- [Texto citado]
※ ※ ※

Depois de ver o espetáculo, fiquei vários dias a pensar em como uma obra clássica pode ser tão revolucionária. O que Daniel Gorjão fez não foi apenas uma adaptação – foi uma reinvenção completa daquilo que entendemos como teatro e dança. E o mais incrível? Tudo parece tão óbvio quando visto no palco. Por que é que nunca tínhamos visto um Lago dos Cisnes assim antes?
A relação com o público era diferente de tudo o que já tinha experienciado. Normalmente, nos espetáculos de dança, ficamos ali sentados, maravilhados com a técnica, mas distantes. Aqui, era impossível manter essa distância. Quando Inês Cóias olhava diretamente para a plateia enquanto dizia “vocês também sabem o que é isso”, era como se estivesse a falar com cada um de nós individualmente. Não havia como fugir – estávamos todos dentro daquele lago juntos.

※ ※ ※

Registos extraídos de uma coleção
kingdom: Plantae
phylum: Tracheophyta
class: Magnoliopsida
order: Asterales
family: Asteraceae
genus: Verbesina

※ ※ ※

- [Objetivo]
Diz se cada afirmação concorda com o texto sobre o Lago dos Cisnes. Responde sim ou não e cita as palavras do texto que o decidem.
1. Daniel Gorjão fez apenas uma adaptação da obra.
2. Inês Cóias olhava diretamente para a plateia.
3. Neste espetáculo, o público conseguia manter-se distante.

- [Resultado esperado]
1. Não: «O que Daniel Gorjão fez não foi apenas uma adaptação – foi uma reinvenção completa daquilo que entendemos como teatro e dança.»
2. Sim: «Quando Inês Cóias olhava diretamente para a plateia»
3. Não: «Aqui, era impossível manter essa distância.»